Not sure to be insulted or not, but I cleared out a room of coworkers just by announcing
“I have a plan, trust me”
When the chips are down, be a good friend & say a few kind words to the chips. See if that helps.
Me: I’m full of lust but I can’t perform in bed
Doctor: Do you struggle with the booze?
Me *looks at wife* the booing is bad but the slow clapping is just sarcastic
[comedy club]
GIRAFFE: What’s the deal with scarves?
TORTOISE: [in the audience] lmao this guy gets it
I hired a PR team.
They said the public would like me more if I stopped executing people.
I executed the PR team.
i did the math and a second job would help me get out of debt as long as i start it twelve years ago
[My 5 year old has a little crush on a nearby neighbor girl, and the girl stopped by]
Her: Hi!
Him, making a weird face: Hi.
Her: Hi.
Him: …
Her: …
Him: Hi.
Her: Hi.
Him: …THERE ARE BEES OUT IN MY YARD *runs away*
THE 3 PEOPLE IN EVERY CHIPOTLE LINE:
– guy ordering for his whole office who takes forever
– white lady who’s never been there before and doesn’t like spicy food. ends up getting a bowl of white rice and chicken
– guy who leans over sneeze-guard and is shouty about his order
Nothing makes sex more awkward than realizing your kid is awake…

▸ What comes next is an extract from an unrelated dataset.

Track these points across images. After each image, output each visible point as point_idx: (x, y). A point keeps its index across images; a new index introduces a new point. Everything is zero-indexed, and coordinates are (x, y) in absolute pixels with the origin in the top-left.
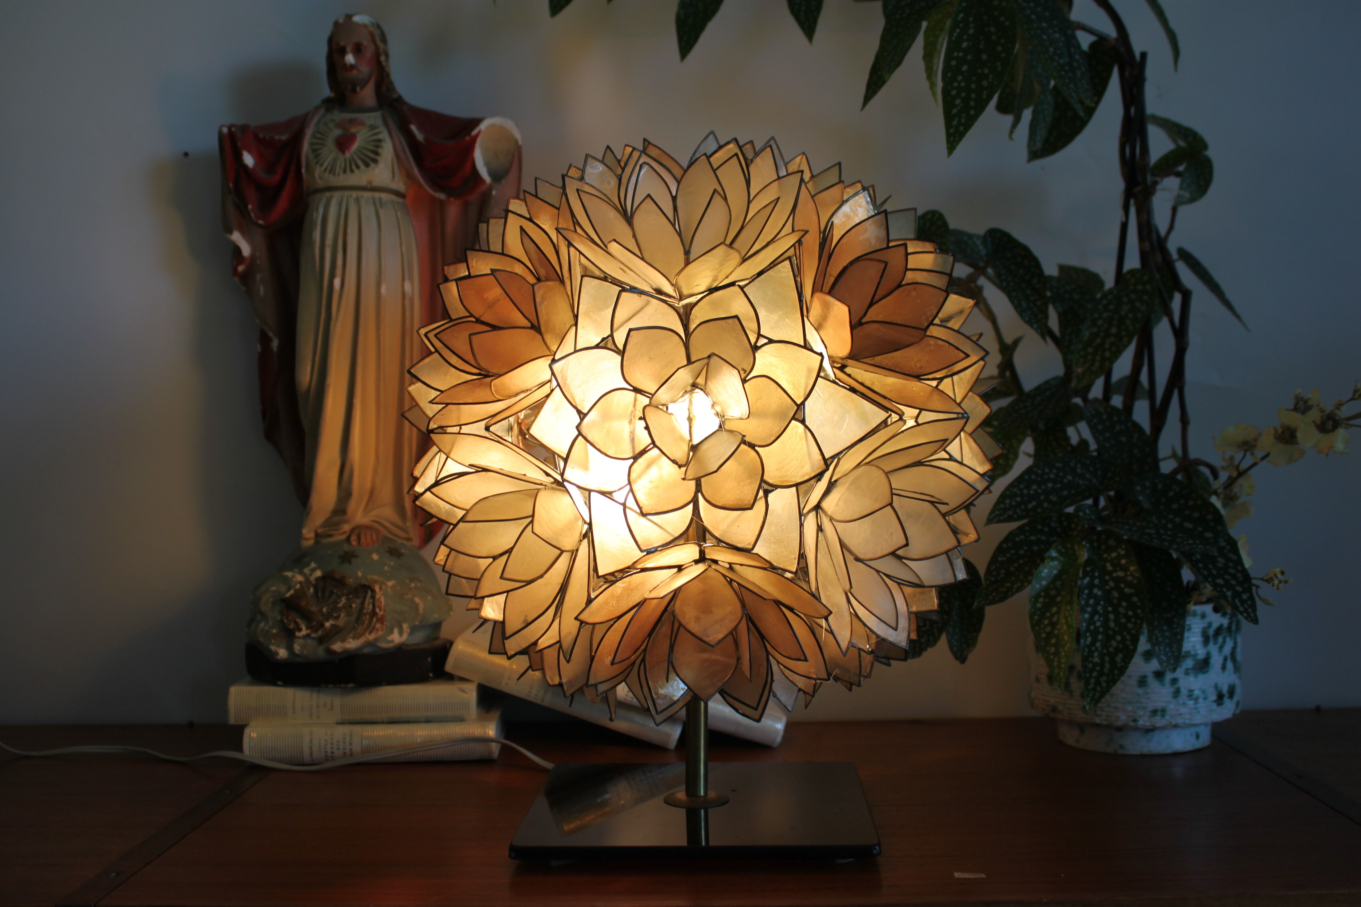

and standing outside your door…
and playing the harmonica.
Wife : I wish we still had sex like we did when we first started dating.
Me: So, like, with other people?
Her: I want you to wreck my guts
Me: *undercooks her chicken*
Online dating rule: If we meet up offline, and you look nothing like your pictures, then you’re buying me drinks until you do.